Strike Water and Decoction Calculations
The last handy dandy things I will touch on about being deliberate with mash thickness is easily estimating strike water temperature (mash water temperature mixed with malt to provide the blended mash temperature) and decoction volumes. Because mash thickness is the ratio of water weight-to-malt weight, the strike water calculation is easy to show in °C and °F. The three variables required to calculate strike water temperature are: Mash thickness, malt temperature, and target mash temperature.
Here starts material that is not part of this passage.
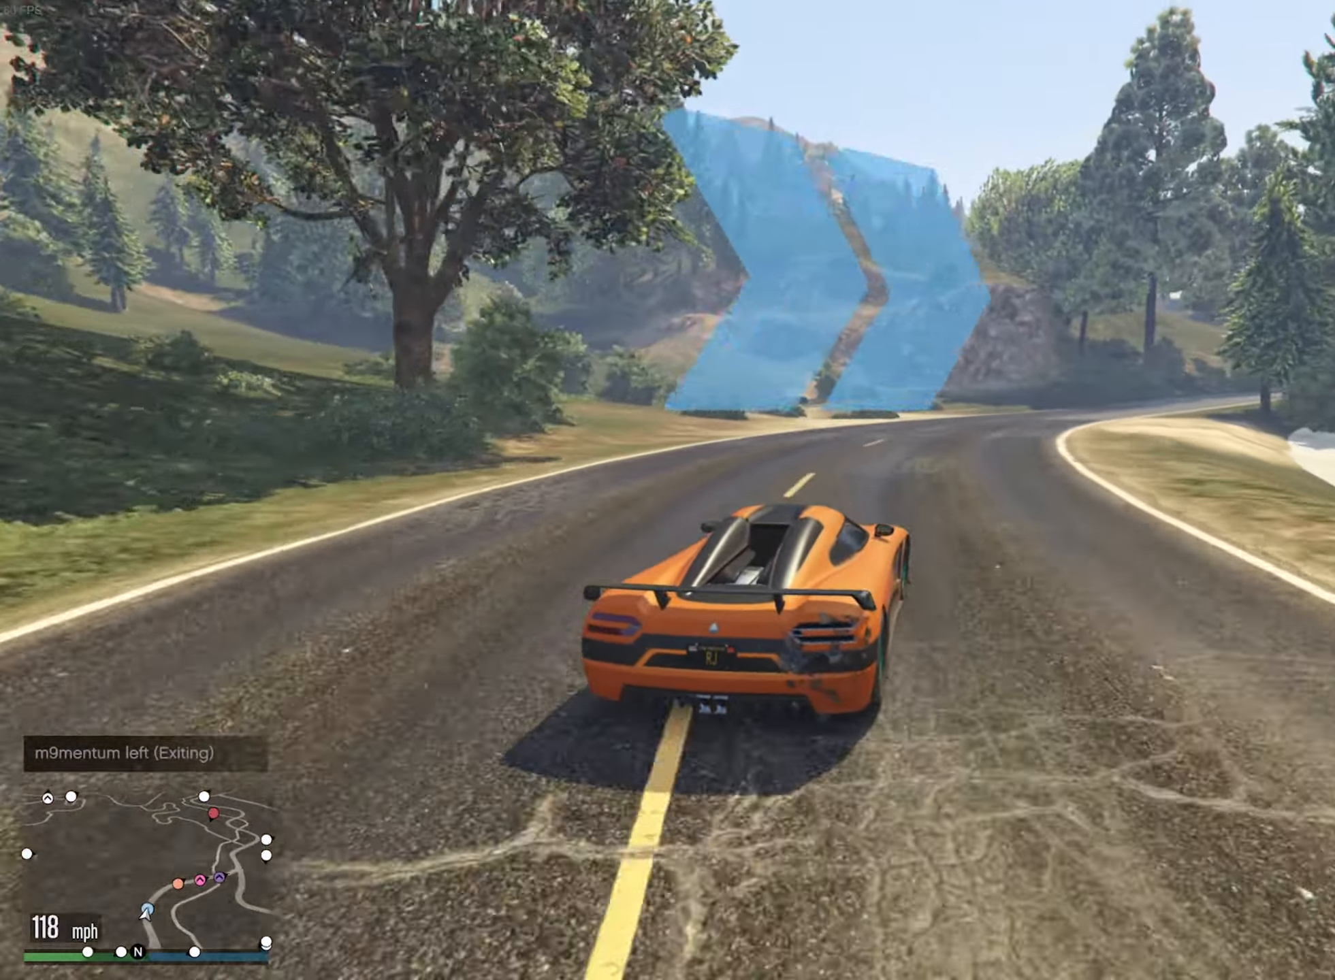
{"buttons": ["R2"], "left_stick": "center", "right_stick": "center", "events": [[33, "left_stick", "center"], [133, "left_stick", "down-right"], [450, "left_stick", "center"]]}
For those engineering-minded readers, the specific heats of malt and water are in the condensed energy balances below and appear as 0.38 or the ratio of the specific heat of malt divided by the specific heat of water. In this example, we will use 3 for the mash thickness, 20 °C (68 °F) as our malt temperature, and 65 °C (149 °F) for our target mash temperature.
Strike Water Temp (°C) = 0.38 x [(Target Mash Temp – Malt Temp) ÷ Mash Thickness] + Target Mash Temp
so
Strike Water Temp (°C) = 0.38 x [(65 °C – 20 °C) ÷ 3] + 65 °C = 70.7 °C
Or in Imperial calculations:
Strike Water Temp (°F) = 0.38 x [(149 °F – 68 °F) ÷ 3] + 149 °F = 159.3 °F
When performing decoction mashes, we need to be able to calculate the volume of mash to boil to provide enough energy to heat the portion of the mash not boiled (known as the “rest mash”). Strictly speaking, we don’t need to know mash thickness for this calculation, but being able to estimate the mash volume sure makes things easy.
The five things we need for decoction calculations are: Mash thickness, total grist weight in mash, mash temperature before the decoction, desired mash temperature after the decoction is added back to the rest mash, and the temperature of the boiled mash when it is added to the rest mash. This math has been simplified by assuming that the portion removed for boiling and the rest mash have the same specific heat. Assumed in the example that follows are mash thickness of 3, total grist weight of 3.8 kg (7.6 lbs.), pre-decoction mash temperature of 65 °C (149 °F), post-decoction mash temperature of 70 °C (158 °C), and boiled mash temperature of 95 °C (203 °F) because things take time and the mash cools once the boil stops. Spoiler alert, this calculation is metric because the grist volume calculation is metric and converting this into an English version requires too many conversions. If you want to convert liters to gallons or quarts, this must be done after the decoction calculation.
Decoction Volume (L) = (Mash Thickness + 0.7) x Grist Weight x [(Post-Decoction Target – Pre-Decoction Temp.) ÷ (Post-Boil Mash Temp. – Pre-Decoction Temp.)]
so
Decoction Volume (liters) = [(3 + 0.7) x 3.8 kg] x [(70 °C – 65 °C) ÷ (98 °C – 65 °C)] = 2.13 L
Closing Thoughts
There is more than what initially meets the eye with mash thickness. It’s not as crucial as dough hydration, but not something to dismiss as trivial. Whether you are looking for a way to tweak mash enzyme activity, understand a bit more about brewing calculations surrounding mash and sparge water needs, determine mash volume, calculate strike water temperature, or figure out how much mash to boil for a decoction, mash thickness is a vital part of the conversation.